Chiefly, "Opacity" meant the acknowledgement of Israel as a de-facto Nuclear power, provided that Israel made few outspoken references to its nuclear capacities. Late in the Johnson administration, the President was unwilling to tie the sale of Phantom jets to Israel to Israel's signing the Non-Proliferation Treatment. Israel's then ambassador to the US, Yitzhak Rabin, defined Israel agreement not to "introduce" nuclear weapons to the Middle East as an agreement not to test it (p. 409). By then Israel clearly possessed nuclear weapons. Under Nixon, the US effectively gave up contesting that definition, and gave up the increasingly embarrassing inspections of the Dimona reactor. On the 18th of July, 1970, the New York Times announced that Israel was a nuclear power, and although both Israel's official spokespersons and the State Department denounced the article as "speculative" and "inaccurate", neither denied it (p. 434).
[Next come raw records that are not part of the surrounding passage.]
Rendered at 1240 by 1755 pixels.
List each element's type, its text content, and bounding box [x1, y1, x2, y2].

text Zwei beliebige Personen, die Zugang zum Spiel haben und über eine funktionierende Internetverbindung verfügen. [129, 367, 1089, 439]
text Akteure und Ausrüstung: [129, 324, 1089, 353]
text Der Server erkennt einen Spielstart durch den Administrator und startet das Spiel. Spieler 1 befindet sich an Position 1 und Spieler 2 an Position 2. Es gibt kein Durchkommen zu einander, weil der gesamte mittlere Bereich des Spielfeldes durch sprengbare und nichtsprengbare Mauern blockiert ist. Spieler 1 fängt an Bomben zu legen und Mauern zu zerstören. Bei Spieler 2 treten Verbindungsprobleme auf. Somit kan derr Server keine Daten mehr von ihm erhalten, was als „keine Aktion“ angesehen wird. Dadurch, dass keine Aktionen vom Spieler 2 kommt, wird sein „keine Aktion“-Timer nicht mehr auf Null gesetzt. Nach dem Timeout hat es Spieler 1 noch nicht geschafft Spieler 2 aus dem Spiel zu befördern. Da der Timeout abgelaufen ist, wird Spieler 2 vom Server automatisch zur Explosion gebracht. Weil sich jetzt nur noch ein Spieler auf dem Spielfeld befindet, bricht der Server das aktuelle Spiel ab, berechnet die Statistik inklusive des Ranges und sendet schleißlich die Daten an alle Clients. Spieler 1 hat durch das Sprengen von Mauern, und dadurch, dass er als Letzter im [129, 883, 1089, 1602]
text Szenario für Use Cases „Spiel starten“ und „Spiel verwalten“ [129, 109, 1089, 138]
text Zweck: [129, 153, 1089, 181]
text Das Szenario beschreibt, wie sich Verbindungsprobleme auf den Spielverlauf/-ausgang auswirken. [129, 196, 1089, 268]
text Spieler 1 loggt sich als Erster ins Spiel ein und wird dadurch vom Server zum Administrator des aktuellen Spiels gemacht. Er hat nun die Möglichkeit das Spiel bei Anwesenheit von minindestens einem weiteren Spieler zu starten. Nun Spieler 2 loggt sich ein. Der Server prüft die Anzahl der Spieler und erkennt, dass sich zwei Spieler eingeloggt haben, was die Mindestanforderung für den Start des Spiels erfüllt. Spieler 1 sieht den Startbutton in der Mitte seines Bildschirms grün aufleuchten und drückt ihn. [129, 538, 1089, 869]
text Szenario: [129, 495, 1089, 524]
Avner Cohen's book tells the story of the creation of the Israeli bomb, and the relations between Israel and the US is just one part of this story. Yet it was the Israeli-American relationship that above all defined Israel's continued policy of Opacity, still intact almost 35 years after that New York Times news story. In the afterwards, Cohen calls for a reconsideration of Israel's nuclear policy, and is encouraged by the new openness of public discourse about it. Yet even if Israel's policy was chiefly designed in response to US pressure, the bomb was build because of the Arab-Israeli conflict. In that conflict, it often seems that the more things change, the more they stay the same.